You can always escape from your position. If, however, you do not, it is only because you prefer to live and act against your conscience rather than lose certain worldly advantages which your dishonest service affords. Only forget that you are an officer and recall to mind that you are a man, and the way of escape from your position will immediately disclose itself to you. This way of escape in its best and most honest form would consist in your calling together the men of whom you are in command, stepping in front, and asking their pardon for all the evil you have done them by deception – and then cease to serve in the army. Such an action seems very bold, demanding great courage, whereas in reality much less courage is required for such an action than to storm a fortification or to challenge a man to a duel for an insult to the uniform – which you as a soldier are always ready to do, and do.
But even without being capable of acting thus you can always, if you have understood the criminality of military service, leave it and give preference to any other activity though less advantageous. But if you cannot do even this, then the solution for you of the question whether you will continue to serve or not will be postponed to that time – and this will soon appear for each one of you – when you will stand face to face with an unarmed crowd of peasants or factory workers, and be ordered to shoot at them. And then, if anything human remains in you, you will have to refuse to obey, and, as a result, to leave the service.

+---+

#### REQUIREMENTS
**1.** Return the lines of the listing from the line holding "Count of green cars: 3" through the last line of the listing, both included, copied with no changes and with the pictures left out.
**2.** Write the next part of the passage urging an officer to leave military service, picking up after its last sentence.
The passage and the listing that follows it have no connection to each other.

Data records:

+---+

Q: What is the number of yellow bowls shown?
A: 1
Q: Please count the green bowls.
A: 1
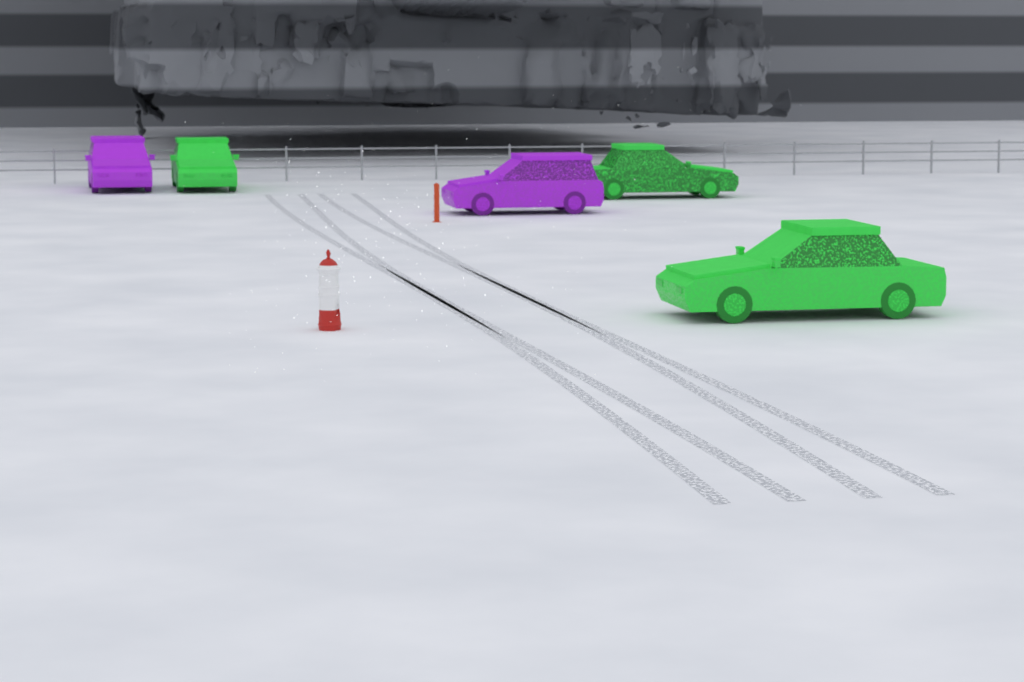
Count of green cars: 3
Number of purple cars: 2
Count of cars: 5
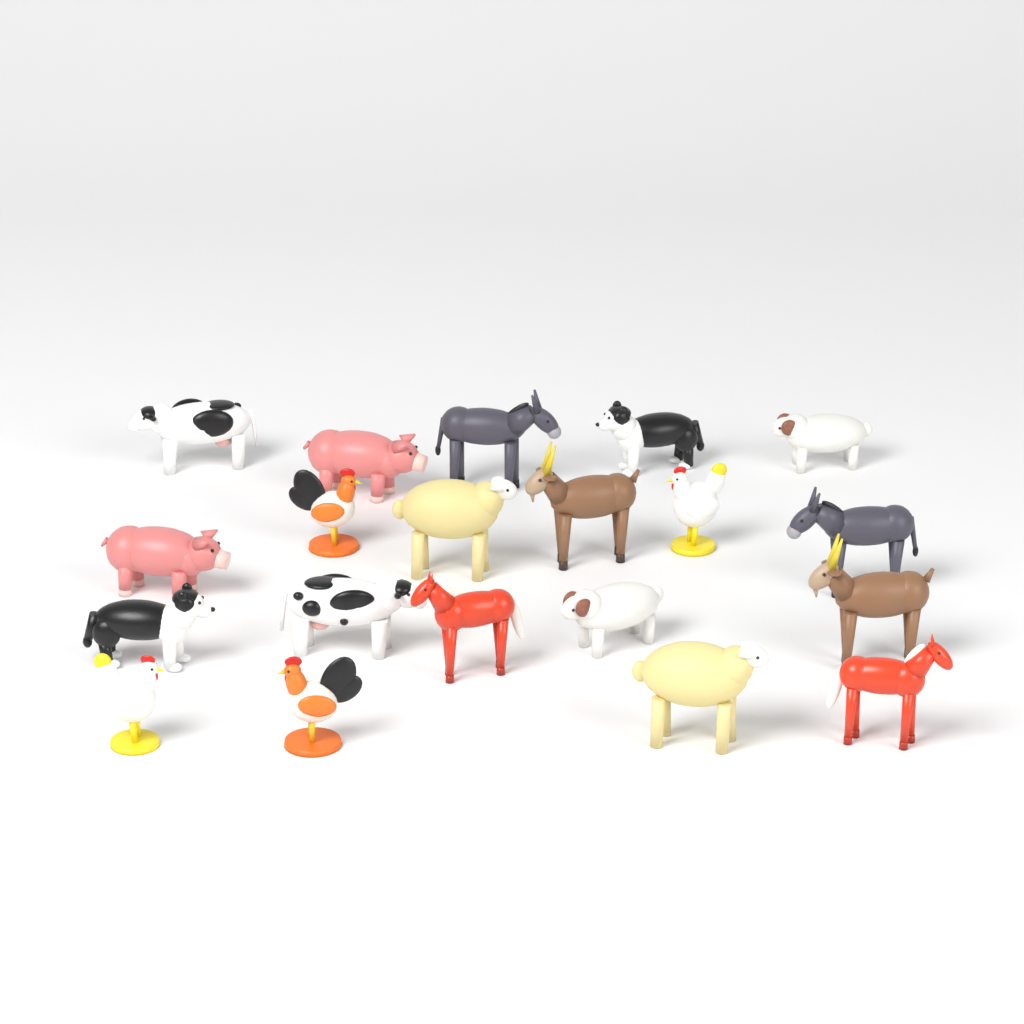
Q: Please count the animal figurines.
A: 20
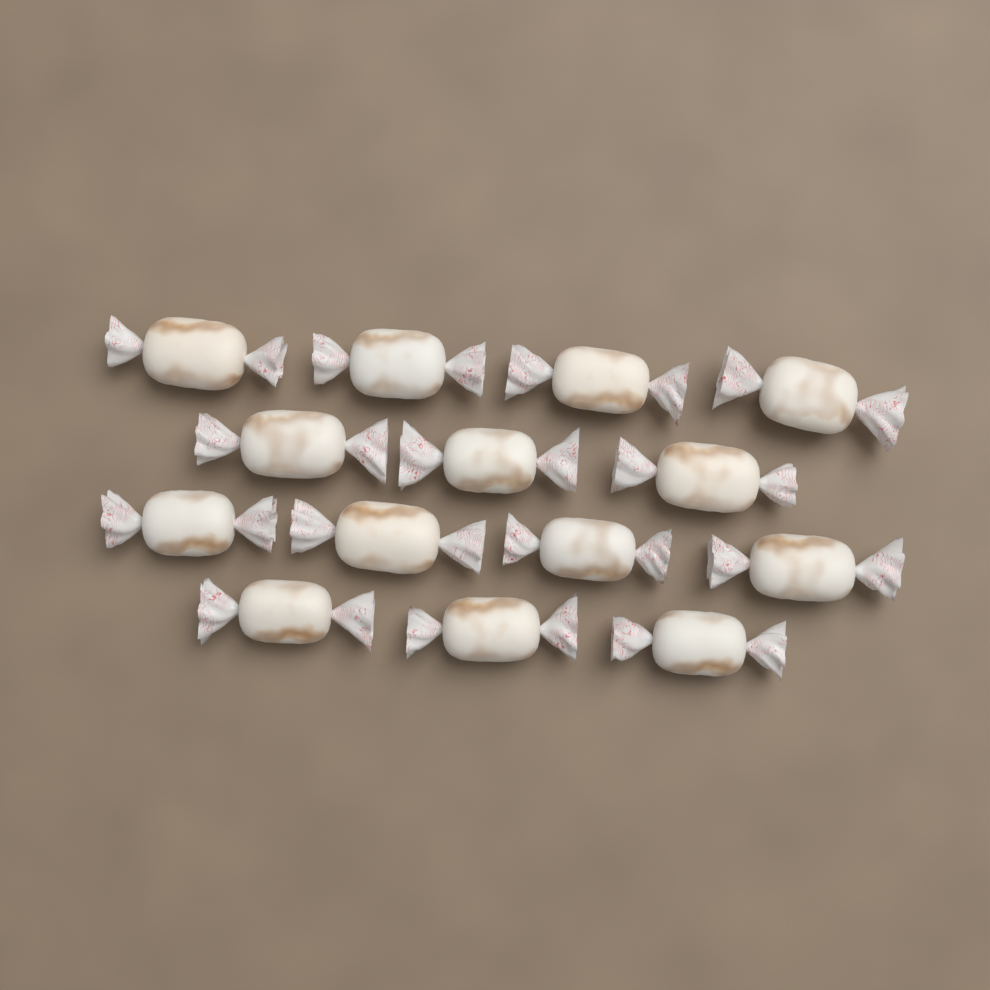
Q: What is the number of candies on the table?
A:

+---+

#### ANSWERS BY TASK
**1.**
Count of green cars: 3
Number of purple cars: 2
Count of cars: 5
Q: Please count the animal figurines.
A: 20
Q: What is the number of candies on the table?
A:

**2.**
I know that there are still many officers, from the highest to the lowest ranks, who are so unenlightened or hypnotized that they do not see the necessity of either the one, the other, or the third solution, and quietly continue to serve even in the present conditions, ready to shoot at their brothers and even priding themselves upon this; but happily public opinion punishes such people with more and more repulsion and disapproval, and their number continually becomes smaller and smaller. So that in our time, when the fratricidal function of the army has become evident, officers not only can no longer continue in the ancient traditions of military self-complacent bravado – they cannot continue the criminal work of teaching murder to simple men confiding in them, and themselves to prepare for participation in murdering unarmed populaces, without the consciousness of their human degradation and shame.
It is this which should be understood and remembered by every thinking and conscientious officer of our time.
Notes for Soldiers (1901)
“Be not afraid of them which kill the body, but are not able to kill the soul: but rather fear him which is able to destroy both soul and body.” MATT. x. 28.
“We must obey God rather than men.” ACTS v. 29.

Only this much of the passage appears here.